# Got Chaeto



## explor3r (Mar 14, 2010)

Snorkeling last week I saw large area with so much chaeto I though I would take some pictures and share them I know is just chaeto but I though it was cool.


----------



## fesso clown (Nov 15, 2011)

explor3r said:


> REEF PUBES!


----------



## Mikeylikes (Nov 22, 2013)

I'm trimming mine anyone want some ?

Chaeto that is !


----------



## Flexin5 (Nov 12, 2011)

This thread is hilarious lolol


----------



## deeznutz (Aug 21, 2013)

yeah, I want some trimmings

-deez


----------



## shieva (Feb 23, 2013)

*me too, too!*



Mikeylikes said:


> I'm trimming mine anyone want some ?
> 
> Chaeto that is !


I'll take some too!

Please...


----------



## Crayon (Apr 13, 2014)

Obviously Puerto Rico is the refugium of the carribean........


----------



## Jaysan (Dec 19, 2011)

crayon said:


> obviously puerto rico is the refugium of the carribean........


lol...........


----------



## explor3r (Mar 14, 2010)

Crayon said:


> Obviously Puerto Rico is the refugium of the carribean........

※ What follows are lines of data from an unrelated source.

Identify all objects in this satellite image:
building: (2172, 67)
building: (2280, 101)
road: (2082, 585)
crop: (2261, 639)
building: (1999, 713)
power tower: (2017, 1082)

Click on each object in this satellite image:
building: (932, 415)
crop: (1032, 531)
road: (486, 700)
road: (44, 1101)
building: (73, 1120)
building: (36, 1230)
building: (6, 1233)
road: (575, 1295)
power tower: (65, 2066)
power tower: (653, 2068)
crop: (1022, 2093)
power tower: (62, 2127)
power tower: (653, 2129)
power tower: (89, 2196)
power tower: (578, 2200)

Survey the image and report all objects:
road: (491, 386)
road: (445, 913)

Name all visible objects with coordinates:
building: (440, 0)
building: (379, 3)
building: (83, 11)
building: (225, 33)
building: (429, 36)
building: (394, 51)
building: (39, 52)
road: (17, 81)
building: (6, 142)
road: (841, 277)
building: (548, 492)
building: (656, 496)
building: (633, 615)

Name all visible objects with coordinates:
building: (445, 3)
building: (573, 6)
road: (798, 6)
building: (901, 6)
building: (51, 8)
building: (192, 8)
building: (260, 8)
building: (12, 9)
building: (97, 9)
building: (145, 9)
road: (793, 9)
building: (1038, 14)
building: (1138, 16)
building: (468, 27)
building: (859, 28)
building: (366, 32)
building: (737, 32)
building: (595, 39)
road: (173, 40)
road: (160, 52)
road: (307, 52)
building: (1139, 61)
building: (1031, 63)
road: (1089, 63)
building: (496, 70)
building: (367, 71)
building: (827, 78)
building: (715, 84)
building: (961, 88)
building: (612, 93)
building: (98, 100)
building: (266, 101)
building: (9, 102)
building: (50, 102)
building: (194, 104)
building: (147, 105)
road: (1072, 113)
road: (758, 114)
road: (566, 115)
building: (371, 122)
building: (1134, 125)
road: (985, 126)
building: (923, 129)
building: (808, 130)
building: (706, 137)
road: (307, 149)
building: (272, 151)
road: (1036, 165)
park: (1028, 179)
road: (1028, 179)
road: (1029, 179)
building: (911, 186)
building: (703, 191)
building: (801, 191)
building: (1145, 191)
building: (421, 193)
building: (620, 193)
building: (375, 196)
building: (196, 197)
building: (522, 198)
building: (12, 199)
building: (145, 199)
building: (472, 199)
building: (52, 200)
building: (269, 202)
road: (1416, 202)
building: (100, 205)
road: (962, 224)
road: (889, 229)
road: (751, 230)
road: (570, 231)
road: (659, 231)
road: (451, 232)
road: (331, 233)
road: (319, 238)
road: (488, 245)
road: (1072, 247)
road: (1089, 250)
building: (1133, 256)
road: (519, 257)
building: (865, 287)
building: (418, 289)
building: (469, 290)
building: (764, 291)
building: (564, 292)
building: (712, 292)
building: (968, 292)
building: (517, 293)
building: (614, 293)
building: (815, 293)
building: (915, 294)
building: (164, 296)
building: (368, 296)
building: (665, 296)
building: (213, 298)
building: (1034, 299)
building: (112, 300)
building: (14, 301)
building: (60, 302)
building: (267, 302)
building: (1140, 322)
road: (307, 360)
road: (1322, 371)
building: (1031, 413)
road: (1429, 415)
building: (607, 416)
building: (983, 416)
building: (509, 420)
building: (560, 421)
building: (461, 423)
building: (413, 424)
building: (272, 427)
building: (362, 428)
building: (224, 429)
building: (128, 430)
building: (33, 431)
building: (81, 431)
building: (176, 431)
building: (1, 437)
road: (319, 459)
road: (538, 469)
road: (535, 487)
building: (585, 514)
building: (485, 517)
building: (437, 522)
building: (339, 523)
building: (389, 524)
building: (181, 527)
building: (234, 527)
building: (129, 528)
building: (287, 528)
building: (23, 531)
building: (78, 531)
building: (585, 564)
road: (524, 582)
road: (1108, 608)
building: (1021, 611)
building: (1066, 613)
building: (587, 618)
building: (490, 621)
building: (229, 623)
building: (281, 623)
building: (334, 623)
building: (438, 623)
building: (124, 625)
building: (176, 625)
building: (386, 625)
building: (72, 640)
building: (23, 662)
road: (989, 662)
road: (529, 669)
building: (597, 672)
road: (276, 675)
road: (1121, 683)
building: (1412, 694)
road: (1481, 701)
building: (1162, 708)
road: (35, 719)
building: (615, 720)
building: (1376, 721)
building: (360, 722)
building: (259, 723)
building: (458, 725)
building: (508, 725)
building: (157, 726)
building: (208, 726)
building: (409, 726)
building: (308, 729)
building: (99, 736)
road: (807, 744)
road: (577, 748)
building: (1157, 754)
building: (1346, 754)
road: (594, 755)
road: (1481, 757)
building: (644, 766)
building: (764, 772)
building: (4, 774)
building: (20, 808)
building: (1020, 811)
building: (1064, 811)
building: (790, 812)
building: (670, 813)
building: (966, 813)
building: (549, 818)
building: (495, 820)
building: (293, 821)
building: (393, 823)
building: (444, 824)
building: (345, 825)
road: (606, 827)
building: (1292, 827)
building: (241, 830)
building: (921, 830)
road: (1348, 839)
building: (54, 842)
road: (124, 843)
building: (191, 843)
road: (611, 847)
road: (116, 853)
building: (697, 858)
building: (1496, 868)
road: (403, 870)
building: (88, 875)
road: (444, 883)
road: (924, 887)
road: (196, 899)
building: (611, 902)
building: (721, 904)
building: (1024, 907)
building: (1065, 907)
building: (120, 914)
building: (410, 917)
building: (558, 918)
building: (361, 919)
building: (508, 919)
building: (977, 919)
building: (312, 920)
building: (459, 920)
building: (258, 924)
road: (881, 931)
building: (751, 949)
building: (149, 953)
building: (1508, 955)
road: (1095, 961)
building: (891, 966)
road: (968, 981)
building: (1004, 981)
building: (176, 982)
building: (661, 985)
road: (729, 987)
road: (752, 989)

Well not so obvious not everyone knows as much as you do..lol don't worry this year Ill take you to the refugium


----------



## Sandman86 (Jan 10, 2015)

ohh i would like some if you still got anyleft? whats ur location?im in newmarket area


----------



## Letigrama (Jul 6, 2008)

That is a lot of it.....!


----------